Oracle’s insane cloud infrastructure forecast is giving shades of Nvidia’s data center business
But it’s just a forecast, of course.
Yesterday, Oracle posted arguably the most remarkable quarter of any tech giant this year, sending the stock up as much as 30% in after-hours trading. Actually, the quarter itself was unremarkable — it was the forecast for what’s to come that completely blew analysts away.
Not a household name like Google, Apple, or Amazon, Oracle has a swath of different specialties, providing software, servers, and cloud services to global businesses.
That cloud portion — historically not a major driver of the company’s bottom line — is where Oracle is seeing growth explode, with the company expecting its “Cloud Infrastructure” revenue to rise to an eye-watering $144 billion in its fiscal year 2030. That’s up more than 14x on last year’s ~$10 billion haul.

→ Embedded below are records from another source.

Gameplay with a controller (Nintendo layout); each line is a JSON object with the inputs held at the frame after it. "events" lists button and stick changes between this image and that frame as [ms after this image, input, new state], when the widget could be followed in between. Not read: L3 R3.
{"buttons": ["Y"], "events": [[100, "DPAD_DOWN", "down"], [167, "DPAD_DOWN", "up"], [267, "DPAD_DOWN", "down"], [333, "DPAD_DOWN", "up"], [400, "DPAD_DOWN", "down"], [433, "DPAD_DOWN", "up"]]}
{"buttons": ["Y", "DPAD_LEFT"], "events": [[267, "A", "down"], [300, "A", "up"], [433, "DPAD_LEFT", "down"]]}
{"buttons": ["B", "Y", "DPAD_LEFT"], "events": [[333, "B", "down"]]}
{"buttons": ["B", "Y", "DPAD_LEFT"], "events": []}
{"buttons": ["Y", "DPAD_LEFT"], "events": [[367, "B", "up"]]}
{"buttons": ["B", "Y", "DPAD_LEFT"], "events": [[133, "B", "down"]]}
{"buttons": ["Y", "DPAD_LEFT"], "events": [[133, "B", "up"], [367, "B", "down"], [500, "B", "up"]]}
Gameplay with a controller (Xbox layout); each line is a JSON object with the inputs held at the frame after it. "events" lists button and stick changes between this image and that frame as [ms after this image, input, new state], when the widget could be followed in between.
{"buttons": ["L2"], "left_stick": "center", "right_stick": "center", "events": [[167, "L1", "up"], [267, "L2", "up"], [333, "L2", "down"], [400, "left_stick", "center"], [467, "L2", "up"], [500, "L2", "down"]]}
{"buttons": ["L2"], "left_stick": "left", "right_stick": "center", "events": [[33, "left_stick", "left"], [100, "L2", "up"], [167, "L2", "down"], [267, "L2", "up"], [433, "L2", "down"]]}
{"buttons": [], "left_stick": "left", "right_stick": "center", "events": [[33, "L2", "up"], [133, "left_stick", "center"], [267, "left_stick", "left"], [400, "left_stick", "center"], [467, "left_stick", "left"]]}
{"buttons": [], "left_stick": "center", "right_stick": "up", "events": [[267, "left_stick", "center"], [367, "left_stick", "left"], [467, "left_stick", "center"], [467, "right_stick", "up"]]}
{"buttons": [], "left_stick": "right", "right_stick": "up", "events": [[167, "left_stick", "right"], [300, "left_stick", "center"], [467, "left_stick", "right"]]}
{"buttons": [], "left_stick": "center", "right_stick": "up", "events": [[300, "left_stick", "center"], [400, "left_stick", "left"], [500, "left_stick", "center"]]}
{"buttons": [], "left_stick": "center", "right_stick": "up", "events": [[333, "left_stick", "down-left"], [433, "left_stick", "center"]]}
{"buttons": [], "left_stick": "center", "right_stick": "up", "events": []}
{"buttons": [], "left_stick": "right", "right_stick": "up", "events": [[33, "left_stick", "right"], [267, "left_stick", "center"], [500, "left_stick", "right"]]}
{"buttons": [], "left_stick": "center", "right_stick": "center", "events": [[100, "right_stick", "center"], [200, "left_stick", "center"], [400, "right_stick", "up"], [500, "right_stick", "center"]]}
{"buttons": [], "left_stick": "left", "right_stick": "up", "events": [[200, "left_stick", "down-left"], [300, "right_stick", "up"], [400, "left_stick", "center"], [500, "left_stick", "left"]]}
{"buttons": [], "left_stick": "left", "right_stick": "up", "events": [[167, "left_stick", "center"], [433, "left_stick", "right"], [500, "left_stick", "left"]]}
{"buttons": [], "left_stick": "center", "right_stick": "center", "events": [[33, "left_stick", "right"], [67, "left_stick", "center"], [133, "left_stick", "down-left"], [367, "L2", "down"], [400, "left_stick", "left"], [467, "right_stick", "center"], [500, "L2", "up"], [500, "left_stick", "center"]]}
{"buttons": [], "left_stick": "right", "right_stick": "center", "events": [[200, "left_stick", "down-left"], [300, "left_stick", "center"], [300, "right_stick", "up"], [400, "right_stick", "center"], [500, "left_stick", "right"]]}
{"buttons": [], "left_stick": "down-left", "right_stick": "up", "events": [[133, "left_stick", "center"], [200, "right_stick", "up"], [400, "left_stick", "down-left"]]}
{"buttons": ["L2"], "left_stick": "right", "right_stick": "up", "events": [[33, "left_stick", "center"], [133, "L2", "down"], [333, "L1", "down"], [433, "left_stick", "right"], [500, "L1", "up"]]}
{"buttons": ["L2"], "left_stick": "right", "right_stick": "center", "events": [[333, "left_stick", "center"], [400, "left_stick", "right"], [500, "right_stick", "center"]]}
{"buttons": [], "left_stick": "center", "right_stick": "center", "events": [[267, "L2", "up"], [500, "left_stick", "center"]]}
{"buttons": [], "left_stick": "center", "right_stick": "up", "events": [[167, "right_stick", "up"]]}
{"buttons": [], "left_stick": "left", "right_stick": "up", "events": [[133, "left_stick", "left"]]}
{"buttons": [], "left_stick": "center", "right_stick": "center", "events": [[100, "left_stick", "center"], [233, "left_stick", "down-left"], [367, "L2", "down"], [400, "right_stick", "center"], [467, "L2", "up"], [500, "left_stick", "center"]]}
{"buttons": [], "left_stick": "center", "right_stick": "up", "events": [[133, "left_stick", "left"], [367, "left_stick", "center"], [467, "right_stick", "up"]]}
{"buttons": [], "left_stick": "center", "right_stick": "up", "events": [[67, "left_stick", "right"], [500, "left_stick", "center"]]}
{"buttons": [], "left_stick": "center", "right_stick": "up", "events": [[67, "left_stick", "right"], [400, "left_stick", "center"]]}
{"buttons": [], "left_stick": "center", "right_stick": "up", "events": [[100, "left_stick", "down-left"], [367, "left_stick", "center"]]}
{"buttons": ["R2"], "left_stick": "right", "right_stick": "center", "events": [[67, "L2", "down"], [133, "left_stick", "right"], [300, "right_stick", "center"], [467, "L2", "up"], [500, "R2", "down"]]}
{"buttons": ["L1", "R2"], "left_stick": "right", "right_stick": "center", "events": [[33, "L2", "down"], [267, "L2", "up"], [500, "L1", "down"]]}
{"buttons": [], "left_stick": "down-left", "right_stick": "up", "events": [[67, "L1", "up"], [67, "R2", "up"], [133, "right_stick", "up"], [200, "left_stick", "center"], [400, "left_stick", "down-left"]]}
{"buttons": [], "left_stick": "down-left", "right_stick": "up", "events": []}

As hockey-stick revenue projections go, that’s about as bold as they come in terms of sheer scale. If — and it is an if — the company hits that forecast, it will give shades of another AI enabler’s meteoric rise: Nvidia’s data center business, which saw its revenue increase from $6.7 billion in FY 2021 to $115 billion in FY 2025, with analysts anticipating more than $184 billion in data center revenue this fiscal year.
For now, the insane revenue backlog that Oracle revealed, which was up 359% to $455 billion, is enough to be lifting the entire AI space.
At the time of writing, Oracle’s shares are 32% higher in premarket trading, putting the company’s market cap just shy of $900 billion. That’s making Larry Ellison, Oracle’s cofounder, worth an extra $70 billion or so — putting him within spitting distance of unseating Elon Musk as the world’s richest person.